Long started by handling traditional CDC program efforts – “diabetes prevention, the WIC program, radon and public water supplies, tobacco cessation.” Then, “It all changed.”

No one at Maine CDC is getting much sleep, and Long said the experience “is like election night every day. There’s an urgency and a gravity to the work that drives us.” He added, “I no longer miss election night.”

At the briefings themselves, the sign-language interpreters who flank Dr. Shah attract a lot of attention through their movements, which some find distracting. Long explains, “This isn’t a translation; it’s an enactment of the words,” adding, “I’ve learned a whole lot about an area I knew almost nothing about.”

The briefings actually don’t consume much of Long’s time, though he does frequently help Shah with messaging at their daily conferences. Communication with other state agencies is paramount, where the workers who Long said impress him most are “responders who are on the phone at 2:30 a.m., talking with a doctor who thinks he may have a case.”

And while the workload can seem overwhelming, “we do take some time off,” he said. “We aren’t going to be very effective if we try to go 24/7.”

Shah, for his part, has been scrupulous about not criticizing federal actions concerning the pandemic. But occasionally he allows an inference to be drawn.

After Maine received a new shipment of personal protective equipment, which includes gloves, masks and face visors for health-care workers, he said, “It’s still not sufficient. We’ve got an umbrella, and we’re in a hurricane.”

While Maine CDC gets high marks, not every state agency does.

Russell, of the Press Herald, said that for another reporter’s story about the impact on prisons and jails, the Department of Corrections “declined multiple requests for interviews.”

“It’s never been more important than now for us to keep pushing for answers, to keep asking the right questions,” he said.

Another aspect of the CDC director that strikes observers is how Shah is able to go beyond the discussion of cases, outbreak vectors and community transmission to the larger picture.

At one recent briefing, he concluded, “We will get through this, and we will do so partly because our approach is informed not just by science but by kindness, humanity, and compassion. We can and must remain together even though for now we may be apart.”

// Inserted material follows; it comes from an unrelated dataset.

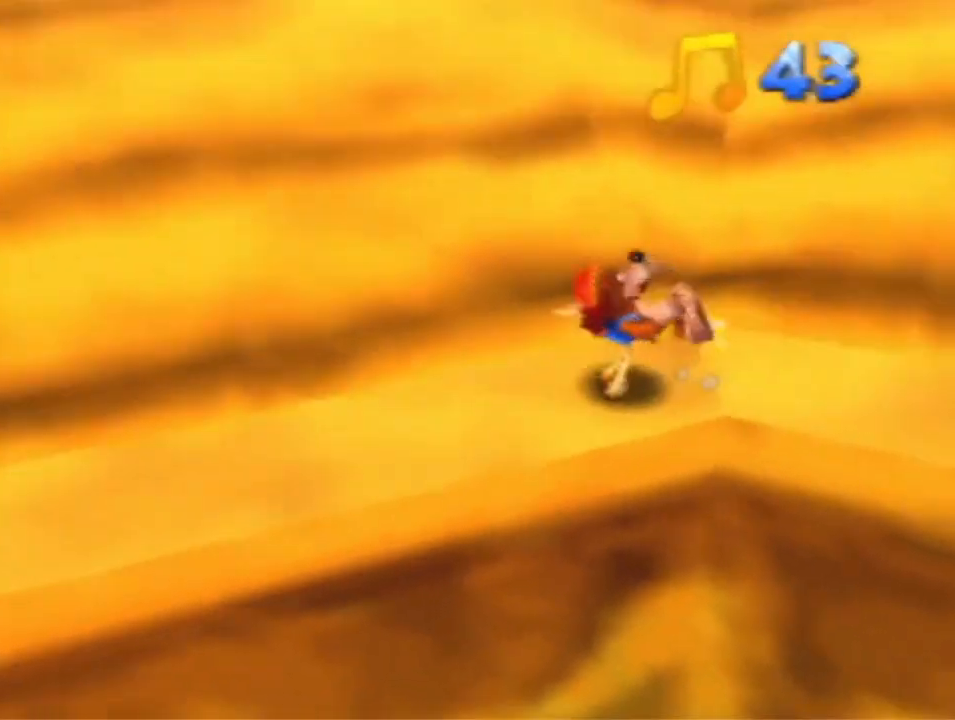
{"dt_ms": 1000, "buttons": [], "left_stick": "up", "events": [[33, "left_stick", "down-left"], [167, "A", "down"], [167, "R1", "down"], [367, "left_stick", "left"], [500, "left_stick", "up-left"], [800, "left_stick", "up"], [833, "A", "up"], [1000, "R1", "up"]]}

Douglas Rooks has covered Maine issues for 35 years as a reporter, editorial writer, columnist and former editor of Maine Times.

Maine state Rep. Patricia Hymanson, D-York, is co-chairwoman of the Legislature’s Health and Human Services Committee. (Contributed)

Lessons from the AIDS epidemic?

Dr. Patricia Hymanson was doing her residency at a New York City hospital in 1983 when she noticed “a lot of patients coming in with white tongues, fever, and a shortness of breath. We had absolutely no idea what it was.”

Within a few months, the HIV virus had been identified, and America’s AIDS epidemic had begun.

“We had no protection, and no knowledge of what we were getting into,” Hymanson recalled. Frontline workers in emergency rooms “were giving injections, putting in deep lines, handling urine and feces. No one wore gloves. No one had masks.”

Despite its rapid spread, AIDS went unacknowledged by the Reagan administration until Dr. Everett Koop, then the surgeon general, began talking in public about a communicable disease, not a biblical plague. His words and actions are now remembered as a turning point in public health history.

Hymanson is now a Maine state representative from York, and co-chairwoman of the Legislature’s Health and Human Services Committee. She wondered how much we’ve actually learned from the AIDS experience, and sees the same lack of preparedness, and the same neglect of protections for health-care workers that she experienced nearly four decades ago.

“We thought that surely, people would protect us. They wouldn’t ask us to assume undue risks, ignorant of the possible consequences,” she said.

Yet only days after the arrival of COVID-19 in Maine, she said, “we were running out of masks. There wasn’t nearly enough equipment. We may run out of beds.”

The coronavirus pandemic is far more widespread than any viral illness since the Spanish flu of 1918, and is far more easily transmitted than AIDS or Ebola.

Yet Hymanson still wonders whether change in the health-care system will come fast enough. “That’s what really upsets me,” she said.